## Requirement
Rewrite the material from its first line up to and including the line with "From her, also, all consolation was kept" as a Markdown table with two columns, No. and Line. Give each line its own numbered row, and leave out any blank lines.

** Opening Data for review block **

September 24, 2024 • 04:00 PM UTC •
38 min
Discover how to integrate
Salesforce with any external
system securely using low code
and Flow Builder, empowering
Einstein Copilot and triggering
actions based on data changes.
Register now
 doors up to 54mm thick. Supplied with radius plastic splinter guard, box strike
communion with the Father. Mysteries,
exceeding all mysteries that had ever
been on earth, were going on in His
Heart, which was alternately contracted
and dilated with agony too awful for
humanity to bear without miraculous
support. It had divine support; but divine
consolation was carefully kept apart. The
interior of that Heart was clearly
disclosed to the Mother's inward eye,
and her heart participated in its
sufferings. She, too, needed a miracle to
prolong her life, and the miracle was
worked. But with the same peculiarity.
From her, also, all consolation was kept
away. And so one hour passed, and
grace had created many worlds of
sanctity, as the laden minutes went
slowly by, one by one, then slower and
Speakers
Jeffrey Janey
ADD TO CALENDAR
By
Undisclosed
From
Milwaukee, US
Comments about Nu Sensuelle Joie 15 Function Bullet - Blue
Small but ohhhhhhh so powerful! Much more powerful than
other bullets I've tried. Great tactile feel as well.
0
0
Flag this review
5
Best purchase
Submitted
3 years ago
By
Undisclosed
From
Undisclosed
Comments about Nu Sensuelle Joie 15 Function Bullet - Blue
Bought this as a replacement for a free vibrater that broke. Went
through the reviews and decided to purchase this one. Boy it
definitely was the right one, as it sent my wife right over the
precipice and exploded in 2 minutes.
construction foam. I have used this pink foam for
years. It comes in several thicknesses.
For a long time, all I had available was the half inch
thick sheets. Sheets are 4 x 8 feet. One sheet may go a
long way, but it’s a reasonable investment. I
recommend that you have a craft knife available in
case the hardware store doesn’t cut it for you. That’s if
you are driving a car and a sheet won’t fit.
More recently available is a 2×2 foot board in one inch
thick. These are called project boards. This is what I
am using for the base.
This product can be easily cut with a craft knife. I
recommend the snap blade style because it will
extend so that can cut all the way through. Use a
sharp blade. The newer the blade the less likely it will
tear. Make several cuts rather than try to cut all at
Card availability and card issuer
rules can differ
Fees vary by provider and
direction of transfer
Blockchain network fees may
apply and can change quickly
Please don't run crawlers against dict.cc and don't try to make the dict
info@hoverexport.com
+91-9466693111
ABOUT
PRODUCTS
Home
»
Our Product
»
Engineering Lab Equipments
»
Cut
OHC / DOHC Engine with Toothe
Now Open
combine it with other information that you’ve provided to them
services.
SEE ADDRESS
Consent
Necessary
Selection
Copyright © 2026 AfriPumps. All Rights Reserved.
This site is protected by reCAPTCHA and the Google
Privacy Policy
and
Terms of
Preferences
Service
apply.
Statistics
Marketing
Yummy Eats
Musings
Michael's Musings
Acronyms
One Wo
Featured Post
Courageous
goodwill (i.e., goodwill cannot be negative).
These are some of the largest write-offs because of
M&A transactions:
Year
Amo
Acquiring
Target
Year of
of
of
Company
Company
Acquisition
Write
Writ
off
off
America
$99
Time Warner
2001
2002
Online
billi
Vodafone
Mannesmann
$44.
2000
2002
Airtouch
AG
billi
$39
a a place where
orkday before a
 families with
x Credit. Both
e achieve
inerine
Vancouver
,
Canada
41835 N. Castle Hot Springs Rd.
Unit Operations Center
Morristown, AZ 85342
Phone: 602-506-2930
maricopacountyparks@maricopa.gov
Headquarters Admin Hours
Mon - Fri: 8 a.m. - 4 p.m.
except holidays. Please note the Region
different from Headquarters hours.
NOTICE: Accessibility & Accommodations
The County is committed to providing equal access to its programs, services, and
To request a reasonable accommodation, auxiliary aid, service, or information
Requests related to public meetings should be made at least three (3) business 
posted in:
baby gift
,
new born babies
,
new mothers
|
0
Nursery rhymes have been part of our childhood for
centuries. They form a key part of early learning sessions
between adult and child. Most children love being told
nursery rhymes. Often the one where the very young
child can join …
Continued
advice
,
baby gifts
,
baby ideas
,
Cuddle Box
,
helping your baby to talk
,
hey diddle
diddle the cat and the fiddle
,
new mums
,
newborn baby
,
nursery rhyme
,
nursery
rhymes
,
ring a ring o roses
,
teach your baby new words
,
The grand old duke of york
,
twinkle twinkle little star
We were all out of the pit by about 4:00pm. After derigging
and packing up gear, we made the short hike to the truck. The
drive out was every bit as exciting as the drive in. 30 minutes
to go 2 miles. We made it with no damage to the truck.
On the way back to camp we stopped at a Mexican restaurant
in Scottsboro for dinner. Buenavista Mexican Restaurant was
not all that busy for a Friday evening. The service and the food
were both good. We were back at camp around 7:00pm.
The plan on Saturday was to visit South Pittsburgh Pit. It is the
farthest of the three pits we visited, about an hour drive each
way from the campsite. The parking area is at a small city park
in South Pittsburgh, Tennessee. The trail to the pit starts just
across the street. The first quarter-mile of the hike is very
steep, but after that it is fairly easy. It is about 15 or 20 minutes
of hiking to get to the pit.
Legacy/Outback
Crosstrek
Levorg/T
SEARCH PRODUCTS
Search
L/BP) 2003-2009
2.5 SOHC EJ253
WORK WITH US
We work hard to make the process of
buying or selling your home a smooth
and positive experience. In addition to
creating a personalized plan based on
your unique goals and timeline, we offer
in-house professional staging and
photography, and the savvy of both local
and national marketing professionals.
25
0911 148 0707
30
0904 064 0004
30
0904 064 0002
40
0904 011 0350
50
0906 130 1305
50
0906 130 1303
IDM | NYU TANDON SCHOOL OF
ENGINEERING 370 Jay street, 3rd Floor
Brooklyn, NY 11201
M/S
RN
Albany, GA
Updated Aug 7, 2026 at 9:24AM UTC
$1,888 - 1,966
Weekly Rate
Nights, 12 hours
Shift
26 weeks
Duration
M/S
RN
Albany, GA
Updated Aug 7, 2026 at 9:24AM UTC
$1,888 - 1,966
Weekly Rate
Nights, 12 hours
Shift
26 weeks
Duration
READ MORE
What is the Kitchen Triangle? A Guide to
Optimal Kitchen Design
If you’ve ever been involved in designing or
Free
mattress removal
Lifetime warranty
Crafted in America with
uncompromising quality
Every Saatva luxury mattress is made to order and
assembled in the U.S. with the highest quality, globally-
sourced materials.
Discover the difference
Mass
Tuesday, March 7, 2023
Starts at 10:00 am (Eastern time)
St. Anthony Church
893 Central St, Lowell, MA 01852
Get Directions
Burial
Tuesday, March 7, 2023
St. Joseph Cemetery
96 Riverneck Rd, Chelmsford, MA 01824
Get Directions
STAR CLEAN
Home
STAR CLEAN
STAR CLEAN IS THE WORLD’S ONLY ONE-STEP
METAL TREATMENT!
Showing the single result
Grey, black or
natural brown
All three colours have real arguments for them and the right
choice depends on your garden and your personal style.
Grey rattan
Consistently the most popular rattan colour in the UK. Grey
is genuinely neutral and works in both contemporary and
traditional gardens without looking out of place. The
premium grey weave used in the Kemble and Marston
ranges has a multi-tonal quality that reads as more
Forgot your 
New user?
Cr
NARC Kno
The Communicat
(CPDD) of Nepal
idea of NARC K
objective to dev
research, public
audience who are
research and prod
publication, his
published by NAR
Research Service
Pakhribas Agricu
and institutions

** Closing Data for review block **

## Solution below
| No. | Line |
|---|---|
| 1 | September 24, 2024 • 04:00 PM UTC • |
| 2 | 38 min |
| 3 | Discover how to integrate |
| 4 | Salesforce with any external |
| 5 | system securely using low code |
| 6 | and Flow Builder, empowering |
| 7 | Einstein Copilot and triggering |
| 8 | actions based on data changes. |
| 9 | Register now |
| 10 |  doors up to 54mm thick. Supplied with radius plastic splinter guard, box strike |
| 11 | communion with the Father. Mysteries, |
| 12 | exceeding all mysteries that had ever |
| 13 | been on earth, were going on in His |
| 14 | Heart, which was alternately contracted |
| 15 | and dilated with agony too awful for |
| 16 | humanity to bear without miraculous |
| 17 | support. It had divine support; but divine |
| 18 | consolation was carefully kept apart. The |
| 19 | interior of that Heart was clearly |
| 20 | disclosed to the Mother's inward eye, |
| 21 | and her heart participated in its |
| 22 | sufferings. She, too, needed a miracle to |
| 23 | prolong her life, and the miracle was |
| 24 | worked. But with the same peculiarity. |
| 25 | From her, also, all consolation was kept |